13:27 En dan zal hij zijn engelen uitzenden en zijn uitverkorenen verzamelen
van de vier winden, van het uiterste deel van de aarde tot de
uiterste deel van de hemel.
13:28 Leer nu een gelijkenis van de vijgenboom; Als haar tak nog zacht is, en
laat bladeren voortkomen, je weet dat de zomer nabij is:
13:29 Zo ook gij, wanneer gij deze dingen zult zien gebeuren, weet het
dat het nabij is, zelfs voor de deuren.
13:30 Voorwaar, ik zeg u, dat deze generatie niet voorbij zal gaan, tot alle
deze dingen worden gedaan.
13:31 Hemel en aarde zullen voorbijgaan, maar mijn woorden zullen niet voorbijgaan.
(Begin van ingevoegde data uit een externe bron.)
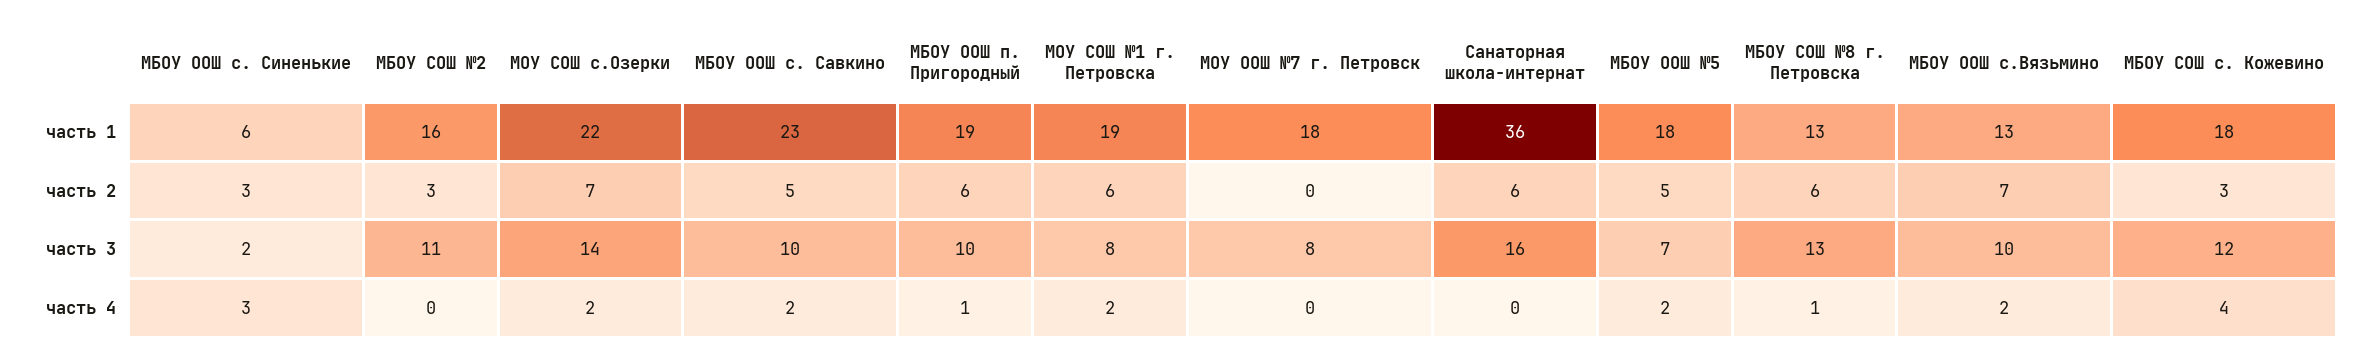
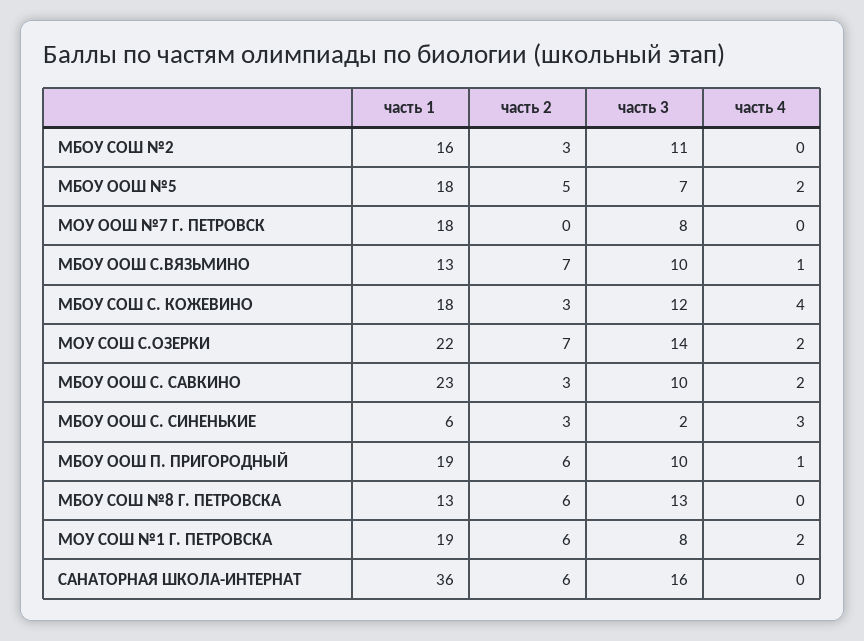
  {
    "МБОУ ООШ с. Синенькие": {
      "часть 1": 6,
      "часть 2": 3,
      "часть 3": 2,
      "часть 4": 3
    },
    "МБОУ СОШ №2": {
      "часть 1": 16,
      "часть 2": 3,
      "часть 3": 11,
      "часть 4": 0
    },
    "МОУ СОШ с.Озерки": {
      "часть 1": 22,
      "часть 2": 7,
      "часть 3": 14,
      "часть 4": 2
    },
    "МБОУ ООШ с. Савкино": {
      "часть 1": 23,
-     "часть 2": 5,
+     "часть 2": 3,
      "часть 3": 10,
      "часть 4": 2
    },
    "МБОУ ООШ п. Пригородный": {
      "часть 1": 19,
      "часть 2": 6,
      "часть 3": 10,
      "часть 4": 1
    },
    "МОУ СОШ №1 г. Петровска": {
      "часть 1": 19,
      "часть 2": 6,
      "часть 3": 8,
      "часть 4": 2
    },
    "МОУ ООШ №7 г. Петровск": {
      "часть 1": 18,
      "часть 2": 0,
      "часть 3": 8,
      "часть 4": 0
    },
    "Санаторная школа-интернат": {
      "часть 1": 36,
      "часть 2": 6,
      "часть 3": 16,
      "часть 4": 0
    },
    "МБОУ ООШ №5": {
      "часть 1": 18,
      "часть 2": 5,
      "часть 3": 7,
      "часть 4": 2
    },
    "МБОУ СОШ №8 г. Петровска": {
      "часть 1": 13,
      "часть 2": 6,
      "часть 3": 13,
-     "часть 4": 1
+     "часть 4": 0
    },
    "МБОУ ООШ с.Вязьмино": {
      "часть 1": 13,
      "часть 2": 7,
      "часть 3": 10,
-     "часть 4": 2
+     "часть 4": 1
    },
    "МБОУ СОШ с. Кожевино": {
      "часть 1": 18,
      "часть 2": 3,
      "часть 3": 12,
      "часть 4": 4
    }
  }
13:32 Maar van die dag en dat uur weet niemand, ook niet de engelen die
in de hemel zijn, noch de Zoon, maar de Vader.
13:33 Pas op, waak en bid: want u weet niet wanneer de tijd is.
13:34 Want de Mensenzoon is als een man die een verre reis maakt en zijn huis verlaat,
en gaf macht aan zijn dienaren, en aan ieder zijn werk, en
beval de portier te kijken.
13:35 Let daarom op: want u weet niet wanneer de heer des huizes komt,
's avonds of 's nachts, of bij het kraaien van de haan, of 's ochtends:
13:36 Opdat hij je niet plotseling vindt slapen.
13:37 En wat ik tot u zeg, zeg ik tot allen: Let op.